The company is bringing the pod to Arlington with the help of the North Central Texas Council of Governments, a regional entity that steers policy and government funds for transportation projects across North Texas.
NCTCOG Transportation Director Michael Morris says the Virgin Hyperloop One is of particular interest to them.
"If you were in my shoes, sitting on 7.5 million people, soon 12 million people -- remember we're growing at about a million people a decade -- you're gonna want to use every tool in the toolbox," Morris said. "And for this technology to come along, I wouldn't want to be somebody who didn't take it seriously."
Morris and other local leaders have visited the Nevada test site -- and have taken two trips to Virgin Hyperloop One's headquarters in Los Angeles to learn more about the technology.
He says NCTCOG has a feasibility study underway to see if the hyperloop would be viable in North Texas. And they're already looking at potential alignments that would connect Fort Worth, Arlington, and Dallas.

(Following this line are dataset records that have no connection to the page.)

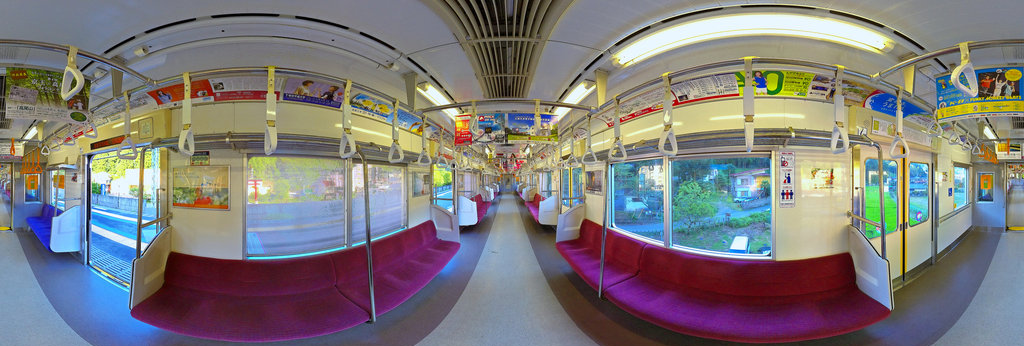
The height and width of the screenshot is (346, 1024). In order to click on seat divider in this screenshot , I will do `click(872, 269)`.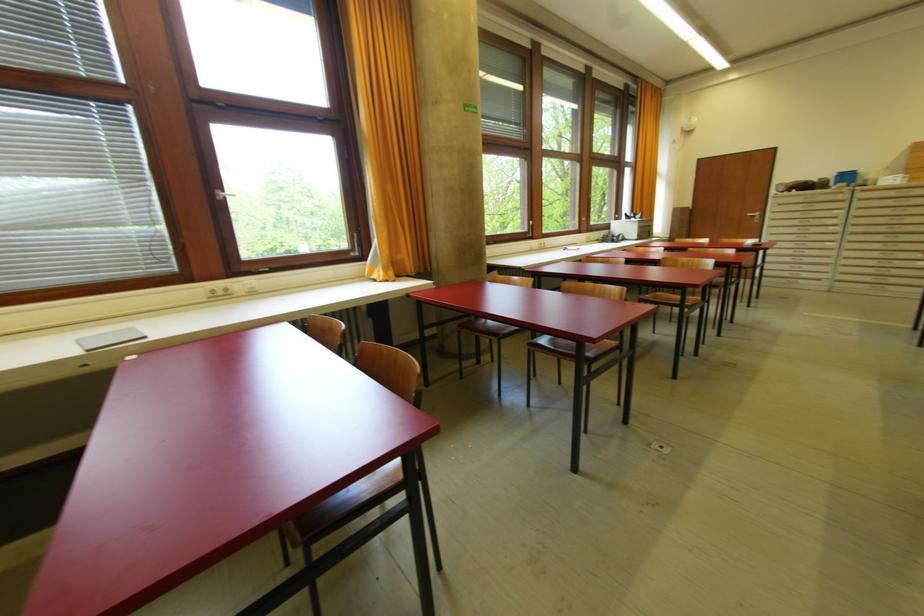
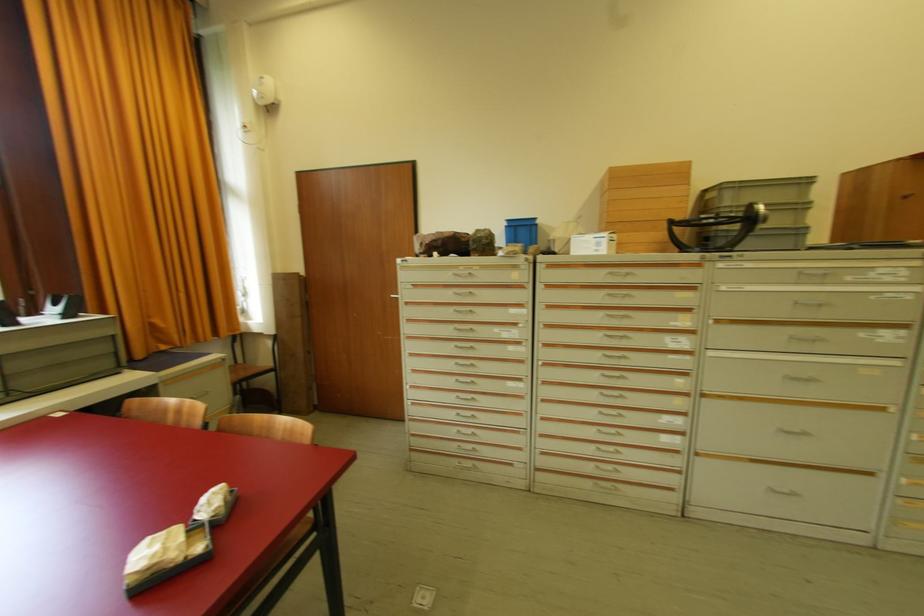
In the second image, find the point that corresponds to point (840, 177) in the first image.

(508, 228)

"We're hoping that high-speed rail comes into Downtown Dallas -- and we either extend that technology to Arlington and Fort Worth or we look at hyperloop technology to get to Arlington and Fort Worth," Morris said. "What's critical to us is we've got to get a gateway into DFW International Airport from this high-speed rail technology -- and that's the Arlington station -- either through high speed rail or through the hyperloop technology."
He says they've also started talking to other regions of the state to gauge their interest in one day extending hyperloop or high-speed rail from North Texas all the way down to Laredo.
"This technology is less than ten years away," Morris said. "Lots of conversations will be occurring this week with regard to the company business elements as we continue to explore this interest."
Members of the public can see the XP-1 pod display as part of the regular AT&T Stadium tour. Ticket information can be found by visiting the stadium's website.
The company is also bringing in several school groups to visit the display, so they can experience it as well.